Gibt es Länder, die besonders grosse Probleme machen? China?
Das kann man so nicht sagen. Es ist die Internationalisierung insgesamt. Denken Sie an das berühmte Beispiel mit der Pferdefleisch-Lasagne: Es wurden dafür Produkte aus verschiedensten Ländern aus der halben Welt verarbeitet, die für die Herstellung über mehrere Länder verschoben wurden. Am Schluss wird alles unübersichtlich. Das ist fast nicht mehr zu kontrollieren.
Und bei der Kontrolle in der fliegt ein Beschiss nicht sofort auf?
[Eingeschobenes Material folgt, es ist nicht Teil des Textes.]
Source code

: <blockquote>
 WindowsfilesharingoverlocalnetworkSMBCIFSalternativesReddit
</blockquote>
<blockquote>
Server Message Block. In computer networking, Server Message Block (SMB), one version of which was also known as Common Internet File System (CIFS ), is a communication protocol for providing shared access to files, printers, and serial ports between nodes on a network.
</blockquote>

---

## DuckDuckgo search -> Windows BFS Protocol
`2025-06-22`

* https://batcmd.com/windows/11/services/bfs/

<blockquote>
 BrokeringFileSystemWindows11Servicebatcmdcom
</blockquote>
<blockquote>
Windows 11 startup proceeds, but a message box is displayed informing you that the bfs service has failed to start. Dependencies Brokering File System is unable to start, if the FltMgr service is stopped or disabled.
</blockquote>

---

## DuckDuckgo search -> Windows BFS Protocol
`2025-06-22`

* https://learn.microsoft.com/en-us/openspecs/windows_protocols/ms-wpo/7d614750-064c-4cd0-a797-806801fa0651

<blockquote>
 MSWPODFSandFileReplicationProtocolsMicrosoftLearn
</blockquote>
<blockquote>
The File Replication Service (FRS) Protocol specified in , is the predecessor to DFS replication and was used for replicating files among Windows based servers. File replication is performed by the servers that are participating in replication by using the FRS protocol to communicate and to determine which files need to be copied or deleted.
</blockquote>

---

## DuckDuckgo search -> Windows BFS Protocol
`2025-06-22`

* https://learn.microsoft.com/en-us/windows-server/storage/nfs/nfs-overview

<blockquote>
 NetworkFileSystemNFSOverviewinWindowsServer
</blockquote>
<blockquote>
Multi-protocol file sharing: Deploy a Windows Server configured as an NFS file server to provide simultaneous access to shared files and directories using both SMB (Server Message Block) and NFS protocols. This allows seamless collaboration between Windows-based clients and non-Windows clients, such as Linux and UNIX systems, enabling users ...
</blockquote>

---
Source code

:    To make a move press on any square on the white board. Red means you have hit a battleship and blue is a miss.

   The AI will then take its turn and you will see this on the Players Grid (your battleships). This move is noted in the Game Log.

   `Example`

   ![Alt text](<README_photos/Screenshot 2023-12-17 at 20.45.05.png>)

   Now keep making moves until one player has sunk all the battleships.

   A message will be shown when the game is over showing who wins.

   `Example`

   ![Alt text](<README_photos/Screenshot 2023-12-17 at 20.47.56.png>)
Wir machen zwar Screenings, doch in der Regel finden wir nur, wonach wir auch suchen. Mit Arsenspuren im Reis oder viel zu hohen Schwermetallkonzentrationen in Schwertfischfleisch rechnet man nicht unbedingt, aber so etwas kann vorkommen. Nochmals wechseln wir das Revier und sprechen über das Veterinärwesen. Der Bereich kam nachträglich hinzu. Der Chemiker musste sich mit einem ziemlich emotionalen Thema befassen – den Hunden. Als Folge einer tödlichen Kampfhundeattacke auf ein Kind war eine Liste mit potenziell gefährlichen Hunden erstellt worden und alle Halter mussten obligatorisch in einen Kurs (was mittlerweile wieder abgeschafft wurde). Man müsste mit Wenk darüber ein separates grosses Interview führen. Wir beschränken uns auf eine Aussage, über die wir herzlich gelacht haben: «Die Sichtweisen gehen weit auseinander. Bei der Hundehaltung wäre alles einfach, wenn immer so ganz klar wäre, wer eigentlich der Hund und wer der Herr ist...» Beim Thema Tierschutz wird er dann aber sofort wieder ernst:
Was sieht man da alles?
Zum Teil Himmeltrauriges. Wir mussten auch Notschlachtungen anordnen, da Tiere in einem so schlechten Zustand waren. Oder ganze Tierbestände den Besitzern wegnehmen und auf andere Betriebe verteilen.
Überforderung oder böser Wille der Tierhalter?
Meistens Überforderung, häufig auch Unwissen, vor allem bei Hobbytierhaltern. Da werden exotische Tiere, die in der Natur in Gruppen leben, als Einzelgänger gehalten. Oder kürzlich mussten wir einen Papagei retten, der mit Kopf und Schwanz am viel zu kleinen Käfig anstiess. Beim Tierschutz gehen die Ansichten zwischen Besitzer und unserem Amt manchmal weit auseinander. Das hat auch schon zu Anfeindungen in der Öffentlichkeit geführt, aber das muss man aushalten können. Manchmal bedaure ich, dass es uns verboten ist, Fotos von schlecht gehaltenen Tieren in der Presse zu veröffentlichen. Dann wäre jedem klar, dass wir nicht übertreiben.
Es kam, wie es kommen musste: Wir haben entgegen aller Vorsätze eine halbe Ewigkeit geredet und finden nur für einen Bruchteil Platz. Danke für den Ein- und Rückblick, Herr Wenk.